Même après que le scientifique ait accepté de changer de camp, il pouvait changer d'avis et s'enfuir. «Il a dû être recruté constamment, encore et encore», explique l'ancien agent des renseignements. Même quand il était déjà assis dans la voiture se rendant à l'aéroport, la CIA, avec les services de renseignement alliés, a organisé un visa et des billets. La CIA a également fait tout son possible pour emmener sa femme et ses enfants aux États-Unis - mais pas sa maîtresse, comme l'exigeait l'un des transfuges. Le ministère lui a fourni, ainsi qu'à sa famille, un logement et certaines prestations à long terme - en particulier, en payant des études supérieures pour ses enfants.

Une ancienne source compétente de la CIA m'a dit que suffisamment de scientifiques avaient fui aux États-Unis - par le biais de conférences et au-delà - pour sérieusement ralentir le programme nucléaire iranien. Selon lui, l'ingénieur qui a construit les centrifugeuses pour les Iraniens a accepté de fuir à une condition: qu'il soit autorisé à défendre sa thèse au Massachusetts Institute of Technology. Malheureusement, la CIA l'a fait sortir d'Iran sans papiers - y compris sans diplôme. Par conséquent, d'abord le MIT, puis la CIA l'a refusé. Cependant, au final, l'agence a insisté d'elle-même, et la célèbre université d'ingénieurs a accepté de rencontrer les scouts à mi-chemin et d'annuler les formalités. Pour examiner le transfuge, un groupe de professeurs de différents départements a été réuni. Il réussit brillamment l'examen oral, fut admis aux études supérieures et se défendit.
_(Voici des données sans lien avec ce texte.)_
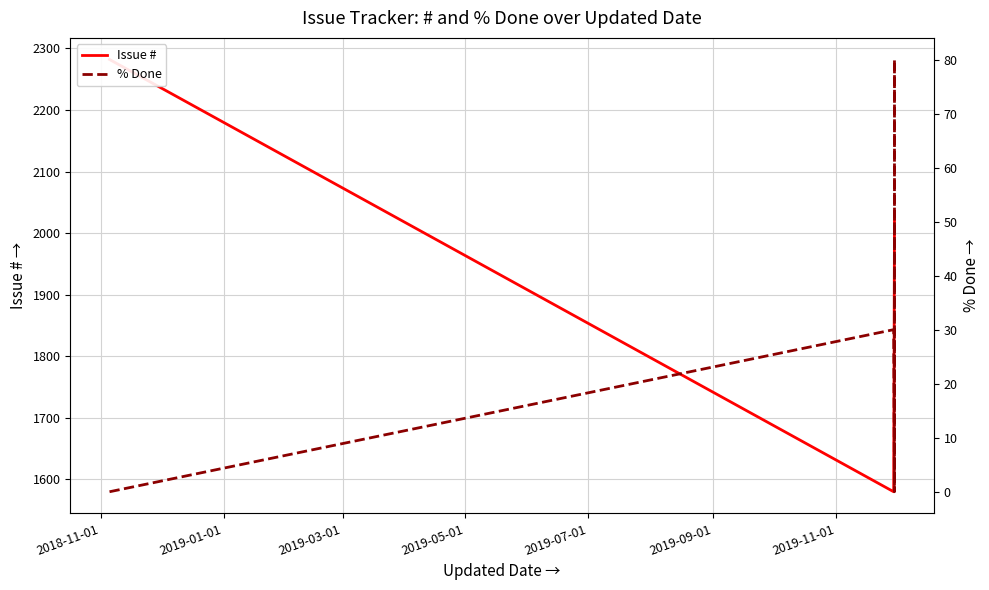

What are all the series names shown in the legend?

Issue #, % Done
L'administration du MIT affirme ne rien savoir à ce sujet. «Je n’ai même rien entendu de tel», me dit Gang Chen, chef du département de génie mécanique. Cependant, deux sources universitaires ont confirmé la crédibilité de cette histoire à des moments clés. Muhammad Sahimi, professeur de science pétrolière à l'Université de Californie du Sud, qui étudie la politique nucléaire iranienne, a déclaré qu'un transfuge qui travaillait dans le programme nucléaire iranien avait défendu sa thèse en génie mécanique au MIT. Le professeur de génie mécanique du MIT, Timothy Gutowski, a déclaré à son tour: «Il y avait un gars dans notre laboratoire. Une fois, j'ai appris qu'en Iran, il avait affaire à des centrifugeuses, et je me suis demandé comment il avait fini avec nous."

En raison du fait qu'en 2015, l'Iran a accepté de limiter - en échange de la levée des sanctions internationales - le développement des armes nucléaires, la question du recrutement des transfuges du programme nucléaire iranien a perdu une partie de sa pertinence pour le renseignement américain. Cependant, si le président Trump abandonne l'accord, qu'il a condamné dans son discours de septembre à l'Assemblée générale des Nations Unies, ou décide de le reconsidérer, la CIA pourrait à nouveau chasser secrètement d'éminents scientifiques nucléaires iraniens dans le cadre de conférences organisées.

Ceci est un extrait édité des écoles d'espionnage de Daniel Golden: Comment la CIA, le FBI et le renseignement étranger exploitent secrètement les universités américaines, à paraître le 1er novembre par Henry Holt.